Tannhauser, Lohengrin and Die Meistersinger and Parsifal are so deeply caught up with the spirit of the medieval and renaissance periods it's virtual;;y impossible to make them convincing when set in the present day . The Ring takes place in a mythical pagan pre-christian Germanic world .
So many of the productions at Bayreuth and elsewhere in Germany and Europe in our time are just gimmicky and make no sense whatsoever .
In the US the productions have on the whole seemed fairly reasonable .
Of course, there is no one right way to stage and design Wagner operas or operas by other famous composers . But it has become almost impossible to find ones in Europe which are not embarrassingly pretentious, arbitrary and gimmicky .
And today , directors and designers will be attacked by the critics as hopelessly corny old fashioned if they do a Wagner production which is set in the actual time and place of the opera . Film critics and fans today never complain about a film set in ancient Egypt which uses expert Eypytologists to make sure that there aren't a lot of anachronisms in the film's sets and costumes , although these have happened over the decades . Ditto movies set in ancient Rome Greece. "Braveheart" is chock full of historical and other inaccuracies, for example .
But nobody has ever tried to set such movies in the present day .
 
#32 ·
And today , directors and designers will be attacked by the critics as hopelessly corny old fashioned if they do a Wagner production which is set in the actual time and place of the opera .
The directors, designers, and critics would not disfigure Tristan in the way that they do with postmodern "ironic" and "they're crazy" directives if they actually understood what Wagner is trying to communicate or if they received its gift (which they shall not). The delusional ones are the directors, designers, and critics, not Tristan and Isolde or Wagner; they vandalize the Sistine Chapel with spray paint and think they have profounded upon what Michelangelo achieved.

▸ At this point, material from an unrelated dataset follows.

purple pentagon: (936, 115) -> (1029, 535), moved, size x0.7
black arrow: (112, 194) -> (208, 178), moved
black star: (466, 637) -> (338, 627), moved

As I said in another thread, true beauty is not subjective or up to individual preferences but is grounded in metaphysical truth. Wagner believed this (and so did Schopenhauer, which then compelled Wagner to stop work on the Ring and write Tristan), and I have come to believe it also.

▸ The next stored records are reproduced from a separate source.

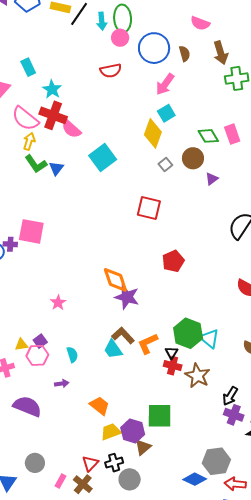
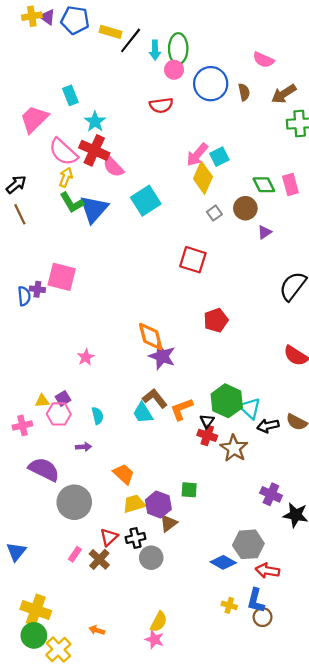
brown arrow: (221, 53) -> (284, 94), turned 70
pink arrow: (165, 84) -> (197, 155), moved
blue triangle: (56, 168) -> (94, 209), size x1.8
black arrow: (230, 396) -> (268, 426), moved, turned 42
green square: (160, 416) -> (189, 490), size x0.6
gray circle: (35, 463) -> (74, 502), moved, size x1.6

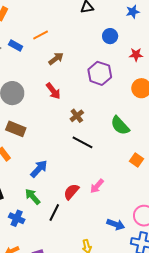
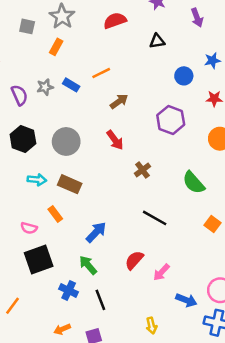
blue star: (133, 12) -> (212, 60), moved
black line: (82, 142) -> (155, 218), moved
pink arrow: (97, 186) -> (161, 272), moved
black line: (54, 212) -> (100, 300), moved, turned -48

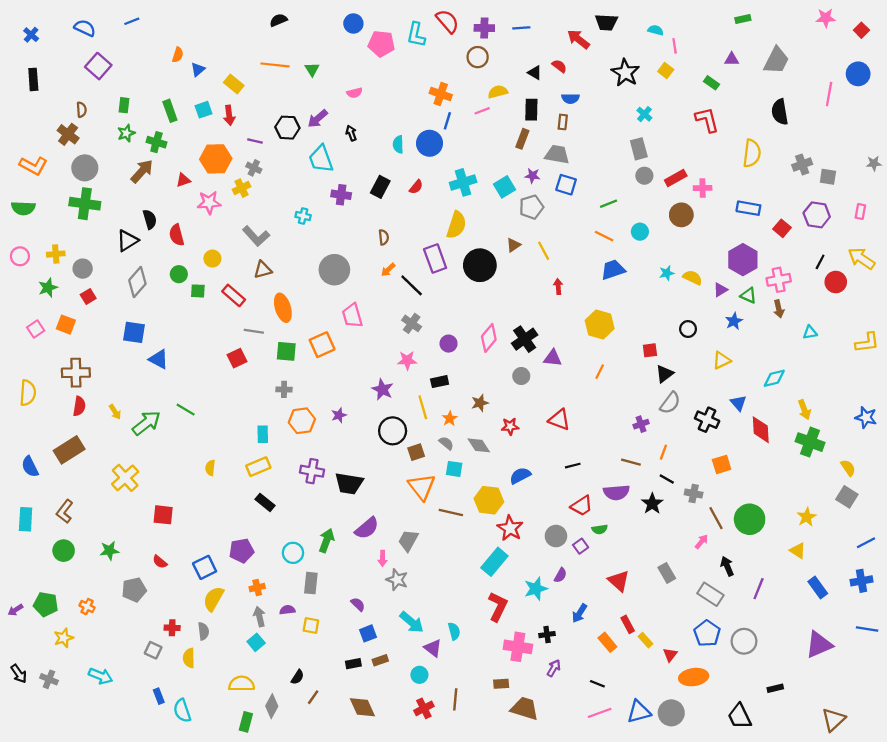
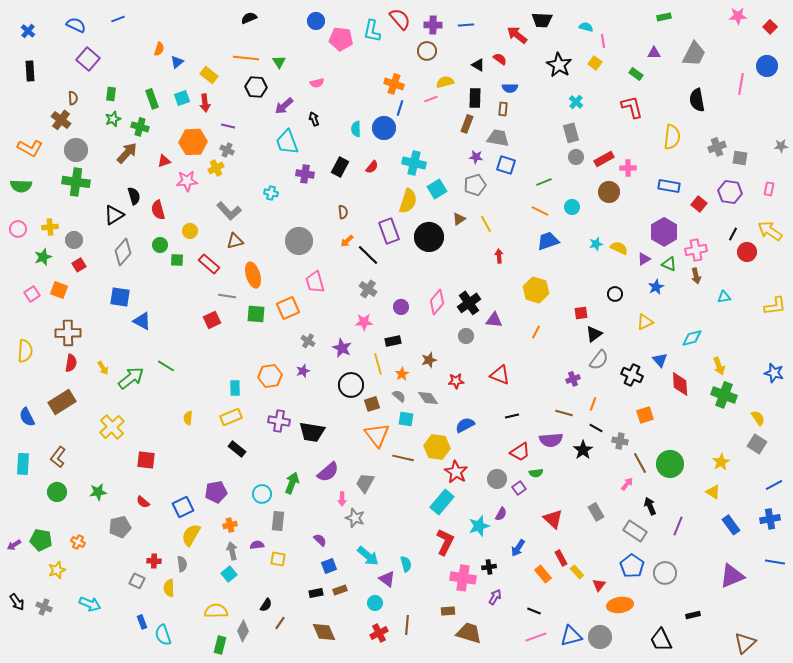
black hexagon: (287, 128) -> (256, 87), moved
cyan cross: (463, 182) -> (414, 163), turned 30
cyan square: (504, 187) -> (437, 189), moved
gray cross: (284, 389) -> (308, 341), moved, turned 32

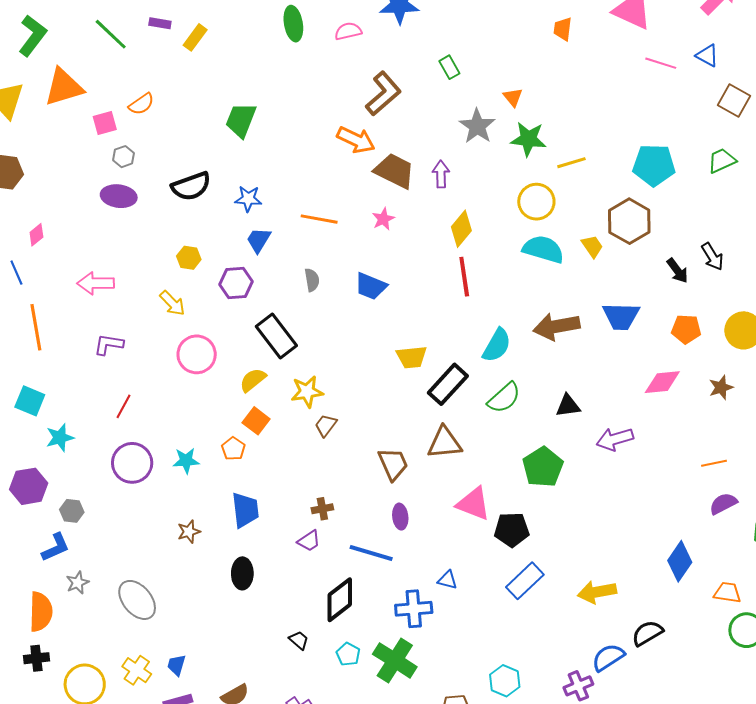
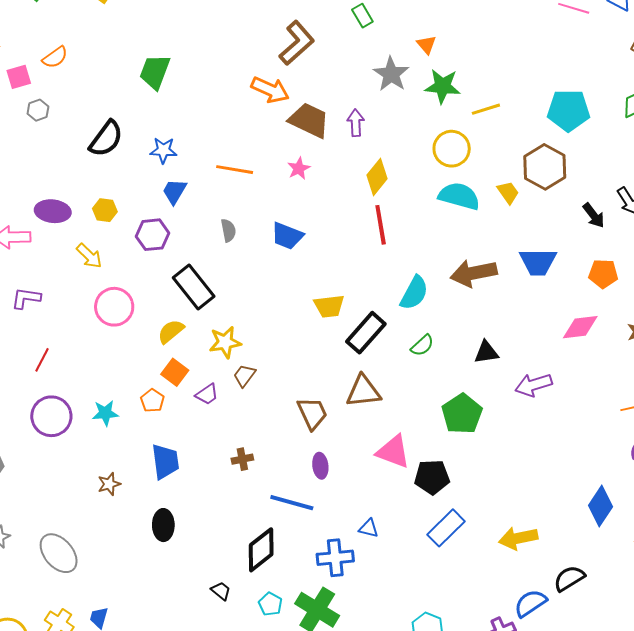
black semicircle: (191, 186) -> (106, 139), turned -33
purple ellipse: (119, 196) -> (53, 211), moved
green semicircle: (504, 398) -> (422, 345), size x0.7
purple trapezoid: (309, 541) -> (207, 394), moved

Something of true beauty is not merely admired for what it is, but because it is the vessel in service to eliciting a much higher, sudden and unexpected aesthetic revelation. It expresses a beauty not of this world but of the world beyond appearances. It reveals not itself, but a truth beyond itself, which exposes the falsity and incompleteness of our everyday perceptions. When such beauty is encountered, tears are shed, not out of sorrow or joy or laughter or any everyday human emotion or worldly experience, but a sublime encounter so overwhelming its experience can barely be tolerated, for next to its perfection it sheds light on all our own and the world's flaws. Tears erupt. You feel unworthy, yet you also wish for it never to leave; both unbearable and irresistible.

To date, I have only come across two such works: Tristan and Parsifal.

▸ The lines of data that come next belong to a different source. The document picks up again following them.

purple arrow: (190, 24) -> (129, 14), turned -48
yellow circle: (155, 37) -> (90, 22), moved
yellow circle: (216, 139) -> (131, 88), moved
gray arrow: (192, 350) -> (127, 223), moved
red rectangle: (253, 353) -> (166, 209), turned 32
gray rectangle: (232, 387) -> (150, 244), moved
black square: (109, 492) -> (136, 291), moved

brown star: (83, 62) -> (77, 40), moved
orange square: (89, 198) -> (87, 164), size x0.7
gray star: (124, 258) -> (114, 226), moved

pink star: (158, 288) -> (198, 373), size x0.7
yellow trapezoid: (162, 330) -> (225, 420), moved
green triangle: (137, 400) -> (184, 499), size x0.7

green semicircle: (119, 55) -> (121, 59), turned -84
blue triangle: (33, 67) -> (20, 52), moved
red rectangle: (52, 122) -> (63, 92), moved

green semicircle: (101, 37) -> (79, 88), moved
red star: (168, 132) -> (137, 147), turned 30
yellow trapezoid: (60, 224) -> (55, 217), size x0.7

Whether this is merely a heightened psychological state or a divine encounter can be debated, but its essence is of a suprarational otherworldly beauty felt only by a tiny minority who have earnestly received the works when offered to them under acceptable conditions. Wagner is rather unique in that he was not only gifted with this state but was also able to craft a portal by which others might experience it, too. In Tristan, he built what neither poets nor musicians alone could do: a door to the sublime from the combined forces of tone and rhyme!

Wagner did not create for stage directors or critics; he gave gifts to the foolish. To receive them, he demands only one thing from people: their complete sincerity (the last thing these postmodernist directors and critics will give up, for they have it not).